• Çalışma metni:
------------------------------

KIBRIS’TA BAĞIMSIZ VE EGEMEN İKİ DEVLET GERÇEĞİ KABUL EDİLMELİDİR (3)
“Kendisine son pozisyonumuzu ifade ettik. Meseleleri yakından izlediğimizi kaydettik. Egemen ve uluslararası eşit statü talebimizin kabul edilmesi halinde kapsamlı görüşmelere geçilebileceğini aksi taktirde kapsamlı görüşmelerin eski zeminde herhangi bir netice vermeyeceğini söyledik” dedi. Görüşmede sayın Ersin Tatar’a, Dışişleri Bakanı Tahsin Ertuğruloğlu, Özel Temsilci Ergün Olgun, Müzakere Heyeti üyesi Osman Ertuğ ile KKTC New York Temsilcisi Mehmet dana eşlik etti.
Yine Birleşmiş Milletler (BM) Genel Sekreteri Antonio Guterres, 27 Eylül Pazartesi günü Kuzey Kıbrıs Türk Cumhuriyeti Cumhurbaşkanı sayın Ersin Tatar ve Güney Kıbrıs Rum Yönetimi Lideri Nikos Anastasiadis ile gayrı resmi üçlü bir görüşme yapacak.

------------------------------

• Listelenen veriler:

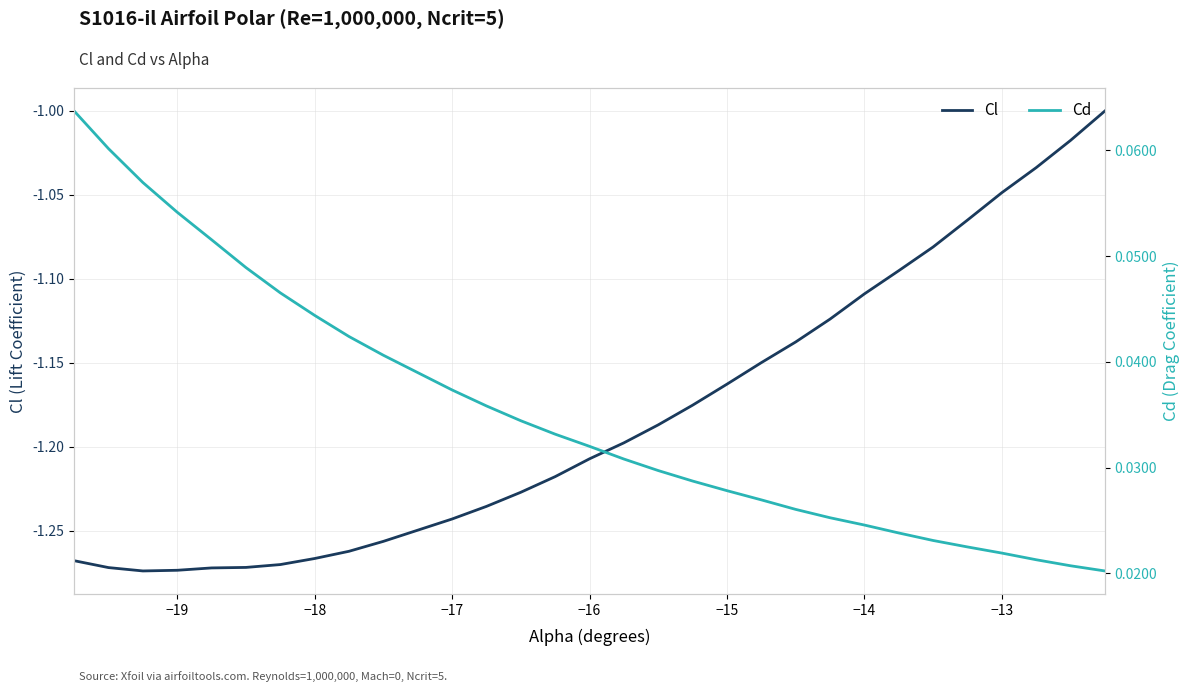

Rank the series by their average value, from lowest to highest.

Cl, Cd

------------------------------

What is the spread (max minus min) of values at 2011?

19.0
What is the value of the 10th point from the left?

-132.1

------------------------------

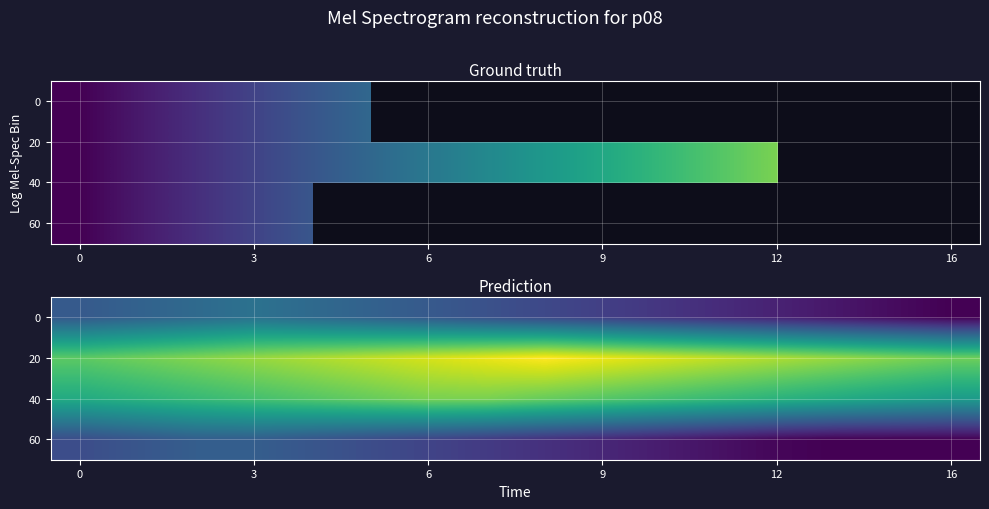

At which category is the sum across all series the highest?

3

------------------------------

• Görev maddesi 1:
Kıbrıs metnine göre şu soruları yanıtlayın:
(a) Hangi talebin kabul edilmesi halinde kapsamlı görüşmelere geçilebileceği söylendi?
(b) Görüşmede Ersin Tatar'a eşlik eden Dışişleri Bakanı kimdir?
(c) Antonio Guterres gayrı resmi üçlü görüşmeyi hangi gün yapacak?
• Görev maddesi 2: Kıbrıs metninde "KIBRIS’TA BAĞIMSIZ VE" sözlerinden "dana eşlik etti." sözlerine kadar uzanan bölümü harfi harfine yazın.

• Görev sonucu 1:
(a) Egemen ve uluslararası eşit statü talebinin.
(b) Tahsin Ertuğruloğlu.
(c) 27 Eylül Pazartesi günü.

• Görev sonucu 2:
KIBRIS’TA BAĞIMSIZ VE EGEMEN İKİ DEVLET GERÇEĞİ KABUL EDİLMELİDİR (3)
“Kendisine son pozisyonumuzu ifade ettik. Meseleleri yakından izlediğimizi kaydettik. Egemen ve uluslararası eşit statü talebimizin kabul edilmesi halinde kapsamlı görüşmelere geçilebileceğini aksi taktirde kapsamlı görüşmelerin eski zeminde herhangi bir netice vermeyeceğini söyledik” dedi. Görüşmede sayın Ersin Tatar’a, Dışişleri Bakanı Tahsin Ertuğruloğlu, Özel Temsilci Ergün Olgun, Müzakere Heyeti üyesi Osman Ertuğ ile KKTC New York Temsilcisi Mehmet dana eşlik etti.